* [GIVEN EXERCISE]:
Arrange the lines of all the items below as one numbered list, and omit any blank lines.

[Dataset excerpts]
━━━━━━━━━━━━━━━━

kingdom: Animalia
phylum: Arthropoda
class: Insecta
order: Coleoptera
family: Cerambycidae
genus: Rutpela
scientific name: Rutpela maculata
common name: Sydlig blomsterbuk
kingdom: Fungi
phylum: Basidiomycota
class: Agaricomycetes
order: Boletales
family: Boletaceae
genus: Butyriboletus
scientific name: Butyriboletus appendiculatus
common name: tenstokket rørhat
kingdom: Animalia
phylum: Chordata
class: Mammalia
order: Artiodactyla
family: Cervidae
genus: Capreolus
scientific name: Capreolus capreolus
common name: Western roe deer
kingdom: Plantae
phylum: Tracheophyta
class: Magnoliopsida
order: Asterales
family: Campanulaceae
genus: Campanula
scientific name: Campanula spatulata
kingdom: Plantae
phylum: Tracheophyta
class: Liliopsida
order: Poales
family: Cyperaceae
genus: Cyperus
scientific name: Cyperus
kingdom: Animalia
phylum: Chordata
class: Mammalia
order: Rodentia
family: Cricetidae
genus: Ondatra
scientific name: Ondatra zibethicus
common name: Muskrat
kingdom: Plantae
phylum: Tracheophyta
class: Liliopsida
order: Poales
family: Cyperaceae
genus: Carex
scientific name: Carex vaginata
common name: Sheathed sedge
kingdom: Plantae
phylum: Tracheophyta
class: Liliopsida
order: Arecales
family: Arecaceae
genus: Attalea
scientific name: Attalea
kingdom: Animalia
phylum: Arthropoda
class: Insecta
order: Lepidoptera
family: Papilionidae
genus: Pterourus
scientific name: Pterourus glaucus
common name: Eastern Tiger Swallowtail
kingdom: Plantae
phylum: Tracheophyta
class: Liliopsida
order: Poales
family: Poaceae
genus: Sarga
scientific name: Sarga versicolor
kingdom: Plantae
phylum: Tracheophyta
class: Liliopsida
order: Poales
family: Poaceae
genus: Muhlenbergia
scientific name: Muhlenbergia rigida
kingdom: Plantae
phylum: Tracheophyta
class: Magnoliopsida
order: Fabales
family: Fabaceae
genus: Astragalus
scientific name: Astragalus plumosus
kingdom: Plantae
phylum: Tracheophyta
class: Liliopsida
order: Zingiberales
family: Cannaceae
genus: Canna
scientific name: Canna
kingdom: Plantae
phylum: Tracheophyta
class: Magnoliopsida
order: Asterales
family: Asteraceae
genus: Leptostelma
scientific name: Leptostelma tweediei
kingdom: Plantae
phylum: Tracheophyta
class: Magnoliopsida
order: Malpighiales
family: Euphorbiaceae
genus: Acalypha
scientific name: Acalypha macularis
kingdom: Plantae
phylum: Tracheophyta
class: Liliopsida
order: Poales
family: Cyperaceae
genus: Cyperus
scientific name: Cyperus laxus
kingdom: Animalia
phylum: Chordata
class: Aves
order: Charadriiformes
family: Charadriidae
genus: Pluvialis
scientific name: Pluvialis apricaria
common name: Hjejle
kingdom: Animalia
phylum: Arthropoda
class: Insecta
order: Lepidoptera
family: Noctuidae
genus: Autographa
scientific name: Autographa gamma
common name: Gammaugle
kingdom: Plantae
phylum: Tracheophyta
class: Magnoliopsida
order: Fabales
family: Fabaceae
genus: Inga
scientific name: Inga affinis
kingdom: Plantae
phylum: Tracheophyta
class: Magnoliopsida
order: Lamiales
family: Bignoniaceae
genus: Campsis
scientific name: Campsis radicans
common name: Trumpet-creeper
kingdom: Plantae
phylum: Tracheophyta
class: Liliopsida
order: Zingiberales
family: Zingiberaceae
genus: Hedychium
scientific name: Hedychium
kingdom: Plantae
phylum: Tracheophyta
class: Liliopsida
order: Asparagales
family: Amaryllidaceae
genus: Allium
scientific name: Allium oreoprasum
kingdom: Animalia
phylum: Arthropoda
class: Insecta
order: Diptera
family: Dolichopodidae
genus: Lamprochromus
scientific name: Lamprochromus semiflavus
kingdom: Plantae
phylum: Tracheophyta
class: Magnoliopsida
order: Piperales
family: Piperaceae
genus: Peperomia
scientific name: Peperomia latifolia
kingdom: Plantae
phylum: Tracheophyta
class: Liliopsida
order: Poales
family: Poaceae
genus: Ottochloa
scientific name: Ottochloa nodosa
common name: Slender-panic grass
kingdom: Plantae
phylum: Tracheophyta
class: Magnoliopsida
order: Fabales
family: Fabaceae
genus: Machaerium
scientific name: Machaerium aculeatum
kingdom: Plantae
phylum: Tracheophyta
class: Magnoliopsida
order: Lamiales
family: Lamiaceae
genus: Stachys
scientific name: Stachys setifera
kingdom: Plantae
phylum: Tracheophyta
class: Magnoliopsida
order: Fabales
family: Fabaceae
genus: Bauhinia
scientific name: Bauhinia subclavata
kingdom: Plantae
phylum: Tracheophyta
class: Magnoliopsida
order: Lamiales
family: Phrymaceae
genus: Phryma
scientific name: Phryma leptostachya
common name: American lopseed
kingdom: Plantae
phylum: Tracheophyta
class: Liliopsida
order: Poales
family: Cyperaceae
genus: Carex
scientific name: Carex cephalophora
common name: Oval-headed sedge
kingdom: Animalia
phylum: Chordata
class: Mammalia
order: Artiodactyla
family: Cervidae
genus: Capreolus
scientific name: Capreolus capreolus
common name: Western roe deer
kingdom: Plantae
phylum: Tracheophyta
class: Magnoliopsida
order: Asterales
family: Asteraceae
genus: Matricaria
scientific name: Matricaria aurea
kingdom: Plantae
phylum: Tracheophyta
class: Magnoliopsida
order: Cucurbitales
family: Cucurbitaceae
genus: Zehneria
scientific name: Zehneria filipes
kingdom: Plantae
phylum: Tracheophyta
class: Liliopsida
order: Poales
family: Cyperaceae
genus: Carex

━━━━━━━━━━━━━━━━

* [IN RESPONSE]:
1. kingdom: Animalia
2. phylum: Arthropoda
3. class: Insecta
4. order: Coleoptera
5. family: Cerambycidae
6. genus: Rutpela
7. scientific name: Rutpela maculata
8. common name: Sydlig blomsterbuk
9. kingdom: Fungi
10. phylum: Basidiomycota
11. class: Agaricomycetes
12. order: Boletales
13. family: Boletaceae
14. genus: Butyriboletus
15. scientific name: Butyriboletus appendiculatus
16. common name: tenstokket rørhat
17. kingdom: Animalia
18. phylum: Chordata
19. class: Mammalia
20. order: Artiodactyla
21. family: Cervidae
22. genus: Capreolus
23. scientific name: Capreolus capreolus
24. common name: Western roe deer
25. kingdom: Plantae
26. phylum: Tracheophyta
27. class: Magnoliopsida
28. order: Asterales
29. family: Campanulaceae
30. genus: Campanula
31. scientific name: Campanula spatulata
32. kingdom: Plantae
33. phylum: Tracheophyta
34. class: Liliopsida
35. order: Poales
36. family: Cyperaceae
37. genus: Cyperus
38. scientific name: Cyperus
39. kingdom: Animalia
40. phylum: Chordata
41. class: Mammalia
42. order: Rodentia
43. family: Cricetidae
44. genus: Ondatra
45. scientific name: Ondatra zibethicus
46. common name: Muskrat
47. kingdom: Plantae
48. phylum: Tracheophyta
49. class: Liliopsida
50. order: Poales
51. family: Cyperaceae
52. genus: Carex
53. scientific name: Carex vaginata
54. common name: Sheathed sedge
55. kingdom: Plantae
56. phylum: Tracheophyta
57. class: Liliopsida
58. order: Arecales
59. family: Arecaceae
60. genus: Attalea
61. scientific name: Attalea
62. kingdom: Animalia
63. phylum: Arthropoda
64. class: Insecta
65. order: Lepidoptera
66. family: Papilionidae
67. genus: Pterourus
68. scientific name: Pterourus glaucus
69. common name: Eastern Tiger Swallowtail
70. kingdom: Plantae
71. phylum: Tracheophyta
72. class: Liliopsida
73. order: Poales
74. family: Poaceae
75. genus: Sarga
76. scientific name: Sarga versicolor
77. kingdom: Plantae
78. phylum: Tracheophyta
79. class: Liliopsida
80. order: Poales
81. family: Poaceae
82. genus: Muhlenbergia
83. scientific name: Muhlenbergia rigida
84. kingdom: Plantae
85. phylum: Tracheophyta
86. class: Magnoliopsida
87. order: Fabales
88. family: Fabaceae
89. genus: Astragalus
90. scientific name: Astragalus plumosus
91. kingdom: Plantae
92. phylum: Tracheophyta
93. class: Liliopsida
94. order: Zingiberales
95. family: Cannaceae
96. genus: Canna
97. scientific name: Canna
98. kingdom: Plantae
99. phylum: Tracheophyta
100. class: Magnoliopsida
101. order: Asterales
102. family: Asteraceae
103. genus: Leptostelma
104. scientific name: Leptostelma tweediei
105. kingdom: Plantae
106. phylum: Tracheophyta
107. class: Magnoliopsida
108. order: Malpighiales
109. family: Euphorbiaceae
110. genus: Acalypha
111. scientific name: Acalypha macularis
112. kingdom: Plantae
113. phylum: Tracheophyta
114. class: Liliopsida
115. order: Poales
116. family: Cyperaceae
117. genus: Cyperus
118. scientific name: Cyperus laxus
119. kingdom: Animalia
120. phylum: Chordata
121. class: Aves
122. order: Charadriiformes
123. family: Charadriidae
124. genus: Pluvialis
125. scientific name: Pluvialis apricaria
126. common name: Hjejle
127. kingdom: Animalia
128. phylum: Arthropoda
129. class: Insecta
130. order: Lepidoptera
131. family: Noctuidae
132. genus: Autographa
133. scientific name: Autographa gamma
134. common name: Gammaugle
135. kingdom: Plantae
136. phylum: Tracheophyta
137. class: Magnoliopsida
138. order: Fabales
139. family: Fabaceae
140. genus: Inga
141. scientific name: Inga affinis
142. kingdom: Plantae
143. phylum: Tracheophyta
144. class: Magnoliopsida
145. order: Lamiales
146. family: Bignoniaceae
147. genus: Campsis
148. scientific name: Campsis radicans
149. common name: Trumpet-creeper
150. kingdom: Plantae
151. phylum: Tracheophyta
152. class: Liliopsida
153. order: Zingiberales
154. family: Zingiberaceae
155. genus: Hedychium
156. scientific name: Hedychium
157. kingdom: Plantae
158. phylum: Tracheophyta
159. class: Liliopsida
160. order: Asparagales
161. family: Amaryllidaceae
162. genus: Allium
163. scientific name: Allium oreoprasum
164. kingdom: Animalia
165. phylum: Arthropoda
166. class: Insecta
167. order: Diptera
168. family: Dolichopodidae
169. genus: Lamprochromus
170. scientific name: Lamprochromus semiflavus
171. kingdom: Plantae
172. phylum: Tracheophyta
173. class: Magnoliopsida
174. order: Piperales
175. family: Piperaceae
176. genus: Peperomia
177. scientific name: Peperomia latifolia
178. kingdom: Plantae
179. phylum: Tracheophyta
180. class: Liliopsida
181. order: Poales
182. family: Poaceae
183. genus: Ottochloa
184. scientific name: Ottochloa nodosa
185. common name: Slender-panic grass
186. kingdom: Plantae
187. phylum: Tracheophyta
188. class: Magnoliopsida
189. order: Fabales
190. family: Fabaceae
191. genus: Machaerium
192. scientific name: Machaerium aculeatum
193. kingdom: Plantae
194. phylum: Tracheophyta
195. class: Magnoliopsida
196. order: Lamiales
197. family: Lamiaceae
198. genus: Stachys
199. scientific name: Stachys setifera
200. kingdom: Plantae
201. phylum: Tracheophyta
202. class: Magnoliopsida
203. order: Fabales
204. family: Fabaceae
205. genus: Bauhinia
206. scientific name: Bauhinia subclavata
207. kingdom: Plantae
208. phylum: Tracheophyta
209. class: Magnoliopsida
210. order: Lamiales
211. family: Phrymaceae
212. genus: Phryma
213. scientific name: Phryma leptostachya
214. common name: American lopseed
215. kingdom: Plantae
216. phylum: Tracheophyta
217. class: Liliopsida
218. order: Poales
219. family: Cyperaceae
220. genus: Carex
221. scientific name: Carex cephalophora
222. common name: Oval-headed sedge
223. kingdom: Animalia
224. phylum: Chordata
225. class: Mammalia
226. order: Artiodactyla
227. family: Cervidae
228. genus: Capreolus
229. scientific name: Capreolus capreolus
230. common name: Western roe deer
231. kingdom: Plantae
232. phylum: Tracheophyta
233. class: Magnoliopsida
234. order: Asterales
235. family: Asteraceae
236. genus: Matricaria
237. scientific name: Matricaria aurea
238. kingdom: Plantae
239. phylum: Tracheophyta
240. class: Magnoliopsida
241. order: Cucurbitales
242. family: Cucurbitaceae
243. genus: Zehneria
244. scientific name: Zehneria filipes
245. kingdom: Plantae
246. phylum: Tracheophyta
247. class: Liliopsida
248. order: Poales
249. family: Cyperaceae
250. genus: Carex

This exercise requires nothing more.